We have the following data to compare with regard to the normal force of magnitude N' on Earth exerted by you:

Before you throw rock: N' = m_1*g + m₂*g = m_1*g + F_HRsince F_HR= m₂*g before throwing.
While you throw rock: N' = m_1*g + F_HR = m_1*g + m_2*g + m₂*12*sin 35/time. Now if you consider these forces acting down on the Earth for the time period referred to as "time", the time the rock takes to gain its momentum
m₂*12*sin 35, then we would rewrite the above equation for the total momentum transferred to Earth during this interval:
TOTAL MOMENTUM = FORCE *TIME = N'*time = m_1*g*time + m_2*g*time + m₂*12*sin 35. The last term is the magnitude of downward momentum transferred to Earth by rock you throw up with vertical momentum
m₂*12*sin 35. QED.

THE proof could repeated in the case of "tryout" # 87, discussed below. But in future problems a proof will normally not be required.

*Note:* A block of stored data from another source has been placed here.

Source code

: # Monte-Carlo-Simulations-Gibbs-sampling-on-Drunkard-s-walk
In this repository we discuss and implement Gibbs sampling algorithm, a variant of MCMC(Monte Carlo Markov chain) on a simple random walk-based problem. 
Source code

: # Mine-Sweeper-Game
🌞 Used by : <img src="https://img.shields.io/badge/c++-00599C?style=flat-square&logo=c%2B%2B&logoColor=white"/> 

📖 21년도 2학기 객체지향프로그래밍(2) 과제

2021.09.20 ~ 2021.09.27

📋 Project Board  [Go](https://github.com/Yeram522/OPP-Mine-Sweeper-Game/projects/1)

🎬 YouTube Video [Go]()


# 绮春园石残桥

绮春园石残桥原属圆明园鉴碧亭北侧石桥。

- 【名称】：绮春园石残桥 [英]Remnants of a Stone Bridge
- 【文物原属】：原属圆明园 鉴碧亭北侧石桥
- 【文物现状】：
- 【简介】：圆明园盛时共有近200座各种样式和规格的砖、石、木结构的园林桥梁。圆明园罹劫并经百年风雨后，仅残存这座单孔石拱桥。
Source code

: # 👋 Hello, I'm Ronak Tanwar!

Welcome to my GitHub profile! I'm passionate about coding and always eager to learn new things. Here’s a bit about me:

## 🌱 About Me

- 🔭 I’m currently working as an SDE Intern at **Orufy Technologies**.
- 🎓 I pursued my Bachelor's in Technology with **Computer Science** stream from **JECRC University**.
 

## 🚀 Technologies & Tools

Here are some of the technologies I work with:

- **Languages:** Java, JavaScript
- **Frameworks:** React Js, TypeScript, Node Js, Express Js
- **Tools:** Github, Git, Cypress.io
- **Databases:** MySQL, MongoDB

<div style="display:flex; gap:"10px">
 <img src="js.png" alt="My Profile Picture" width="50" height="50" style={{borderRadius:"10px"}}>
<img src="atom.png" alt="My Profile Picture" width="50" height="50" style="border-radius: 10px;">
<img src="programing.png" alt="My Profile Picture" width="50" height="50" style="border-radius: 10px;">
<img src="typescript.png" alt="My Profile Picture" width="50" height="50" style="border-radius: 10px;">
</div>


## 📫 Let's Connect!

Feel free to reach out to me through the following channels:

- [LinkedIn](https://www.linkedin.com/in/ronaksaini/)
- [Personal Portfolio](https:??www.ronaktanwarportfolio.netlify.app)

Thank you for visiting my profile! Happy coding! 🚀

31. See example 8.12. In the x direction momentum is conserved:
m_A*(40.0 m/s) = m_A*V_A cos 30 + m_B*V_Bcos 45
In the y direction momentum is conserved:
0 = m_A*V_A sin 30 - mB*V_Bsin 45.

Solve these two equations simultaneously for V_A and V_B. Then answer the other questions.

36. CLASS NOTES.

41. See example 8.9. After they collide, the momentum is (m + M)*V_f* at an angle of 24 degrees with vertical or 66 degrees with the horizontal . We have (m + M)*V_f cos 66 = m*V_c and (m + M)*V_f sin 66 = M*V_T where m is the mass of the compact, M is the mass of the Truck and V_f = 16.0 m/s. Find Vc andV_T.

43. CLASS NOTES.

46. m₁*v_1i + m₂*v_2i = m₁*v_1f + m₂*v_2f and v_1i- v_2i = v_2f - v_1f . Solve the two equations simultaneously for the two final velocities. Let m₁ = 0.150 kg and m₂= 0.300 kg, where v_1i = +0.80 m/s and v_2i = -2.20 m/s.

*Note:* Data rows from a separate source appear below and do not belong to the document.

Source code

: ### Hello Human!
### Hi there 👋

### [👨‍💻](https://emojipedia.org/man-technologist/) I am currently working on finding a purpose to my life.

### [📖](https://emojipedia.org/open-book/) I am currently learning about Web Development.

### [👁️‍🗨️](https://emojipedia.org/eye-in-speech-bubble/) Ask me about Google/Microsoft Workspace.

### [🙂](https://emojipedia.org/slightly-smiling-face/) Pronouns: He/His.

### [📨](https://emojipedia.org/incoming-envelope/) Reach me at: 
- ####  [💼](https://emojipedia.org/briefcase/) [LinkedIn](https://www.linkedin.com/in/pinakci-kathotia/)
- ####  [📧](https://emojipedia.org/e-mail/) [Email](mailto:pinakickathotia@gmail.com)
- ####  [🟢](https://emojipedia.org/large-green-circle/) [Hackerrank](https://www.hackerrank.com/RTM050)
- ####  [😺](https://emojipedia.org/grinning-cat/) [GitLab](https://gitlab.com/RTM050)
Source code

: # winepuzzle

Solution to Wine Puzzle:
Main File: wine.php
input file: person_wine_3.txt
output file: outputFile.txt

48. m₁*v_1i + m₂*v_2i = m₁*v_1f + m₂*v_2f and v_1i- v_2i = v_2f - v_1f . Solve the two equations simultaneously for the two final velocities. Then answer the other questions. Let m₁ = 30.0 g and m₂= 10.0 g, where v_1i = +0.200 m/s and v_2i = -0.400 m/s.

49. m₁*v_1i + m₂*v_2i = m₁*v_1f + m₂*v_2f and v_1i- v_2i = v_2f - v_1f . Solve the two equations simultaneously for the two final velocities. Let m₁ = 1.0 u and m₂= 2.0 u, where v_1i = v and v_2i = 0. Your answers for the 2 velocities will be in terms of v. Then answer the other questions.

51. CLASS NOTES.

54. CLASS NOTES.

55. CLASS NOTES

57. See example 8.14. Since the closed system starts from rest, 0 = m₁*v_1i + m₂*v_2i = m₁*v_1f + m₂*v_2f . Thus, m₁*v_1f + m₂*v_2f = 0. What is v_1f if v_2f = -0.70 m/s ?